Sadali Pandega berjalan pelan dan menatap lurus ke arah Pramudi. “Itu semua karena kau tidak akan pernah menjadi pemimpin dan penguasa, Pramudi!” ujar Sadali Pandega datar tetapi tegas.

Pramudi muda dan para pemuda kembali terkesiap. Mayat itu berbicara!

“Sampah kau, Pramudi. Ya, kau. Dan juga adik sialanmu itu,” ujar Sadali Pandega menunjuk ke arah mayat Darmadi yang berdiri kaku tak berekspresi tak beremosi. Suaranya ini menggetarkan Pramudi secara mental. Bagaimanapun ia dan Darmadi pernah mengabdi kepada Sadali Pandega dan keluarganya bertahun-tahun lamanya. Mendengar suara bekas tuannya itu setelah sekian lama dalam bentuk paling primanya, tentu membuat hati Pramudi kembali mencelos. Ia merasa tubuhnya meringkuk bagai seekor kucing yang kehujanan.

“Kau diam-diam mencoba mengambil alih tampuk kepemimpinan dariku, heh! Kau dan Darmadi sama-sama menginginkan kuasa yang aku miliki dengan bermain-main di belakangku dengan Nyi Blorong,” Sadali Pandega meludah ke tanah. Terlihat sangat hidup dan nyata. “Pengabdianmu kepada Nyi Blorong kau anggap dapat membuatmu melebihi kejayaanku sewaktu masih hidup. Kau ingat, Pramudi, berapa nyawa yang sudah kau ambil dan berapa jiwa yang sudah kau serahkan kepada Nyi Blorong sebagai tumbal mimpi-mimpimu? Kau dan Darmadi berserta cecunguk-cecungukmu membunuh sepasang suami istri dan melemparkannya ke sungai Pratama untuk makanan para manusia buaya? Kau biarkan anak perempuannya hilang ditelan kegelapan. Dan kau melakukannya atas namaku karena pasangan suami istri itu menemukan praktik sihir yang aku lakukan, padahal sihir itu kalianlah yang melakukannya atas perintah Nyi Blorong! Bangsat, haram jadah! Jahanam kalian! Sudah pantas kalian menjadi budak!” seru Sadali Pandega sembari menunjuk ke arah Pramudi dan para pemuda.

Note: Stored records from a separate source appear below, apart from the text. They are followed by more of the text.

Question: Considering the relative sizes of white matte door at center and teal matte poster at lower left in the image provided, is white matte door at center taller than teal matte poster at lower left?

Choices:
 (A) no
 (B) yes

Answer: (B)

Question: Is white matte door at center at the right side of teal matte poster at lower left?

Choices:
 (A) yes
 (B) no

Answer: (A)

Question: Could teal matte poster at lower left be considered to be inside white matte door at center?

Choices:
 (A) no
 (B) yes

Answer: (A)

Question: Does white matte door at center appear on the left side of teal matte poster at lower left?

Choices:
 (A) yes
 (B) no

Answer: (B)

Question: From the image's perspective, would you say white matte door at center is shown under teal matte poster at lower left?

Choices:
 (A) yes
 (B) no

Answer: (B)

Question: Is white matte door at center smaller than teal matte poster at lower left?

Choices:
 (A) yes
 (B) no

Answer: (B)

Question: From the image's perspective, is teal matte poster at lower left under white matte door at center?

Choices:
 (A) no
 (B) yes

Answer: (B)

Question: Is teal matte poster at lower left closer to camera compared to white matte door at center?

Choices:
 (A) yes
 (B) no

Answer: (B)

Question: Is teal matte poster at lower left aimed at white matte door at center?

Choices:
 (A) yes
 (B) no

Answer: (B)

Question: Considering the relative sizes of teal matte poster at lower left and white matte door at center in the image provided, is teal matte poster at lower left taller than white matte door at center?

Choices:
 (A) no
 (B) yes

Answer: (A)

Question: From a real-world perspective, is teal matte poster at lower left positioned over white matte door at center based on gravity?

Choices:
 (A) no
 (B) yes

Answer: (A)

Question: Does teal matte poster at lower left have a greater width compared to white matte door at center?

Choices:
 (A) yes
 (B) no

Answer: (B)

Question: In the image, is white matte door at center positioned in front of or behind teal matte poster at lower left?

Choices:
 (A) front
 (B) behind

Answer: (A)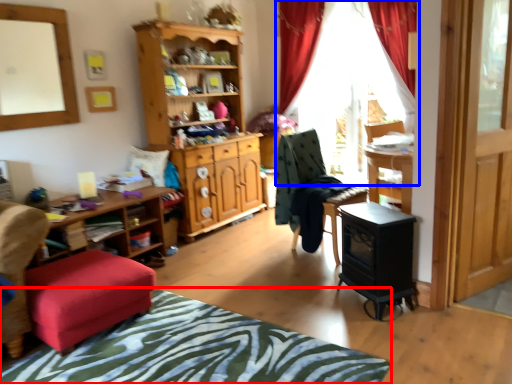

“Apa yang Nyi Blorong tawarkan kepadamu, Pramudi? Kau dan Darmadi menjadi muda dan hidup selamanya, kemudian memimpin pasukan mayat hidup dan para pemuda bertubuh kebal, memberikan ijin kepada para arwah hantu gentayangan dan jiwa-jiwa tersesat untuk masuk ke dalam mayat-mayat di pekuburan di desa Kaliabang, Pancasona dan Prajuritan? Begitu? Kalian diminta membuka jalan untuk membuka gerbang gaib dan menguasai semua wilayah di kaki gunung ini? Dungu! Bukan kau Pramudi. Itu aku! Aku yang akan selalu menjadi pemimpinnya di sini. Jangan pernah sedikitpun bermimpi mengambil alih tempatku. Nyi Blorong tidak lagi berkuasa disini, Pramudi. Aku menguasaimu dan siapapun yang aku mau atas nama Sang Durga. Ia yang menguasai alam kegelapan jauh lebih kelam dari hati busukmu!”

Pramudi bergetar hebat, seakan nyalinya lumer dan mengalir keluar dari seluruh pori-pori di kulitnya. Sepasang lututnya melemah bagai orok yang masih belum sanggup membawa tubuhnya untuk berdiri. Ia jatuh bersimpuh dan menangis. Tubuhnya tak mampu menahan beban sang penguasa. Bahkan suara Sadali Pandega yang bergema di sela-sela kabut itu terasa bagai kaki raksasa yang menginjak kepalanya.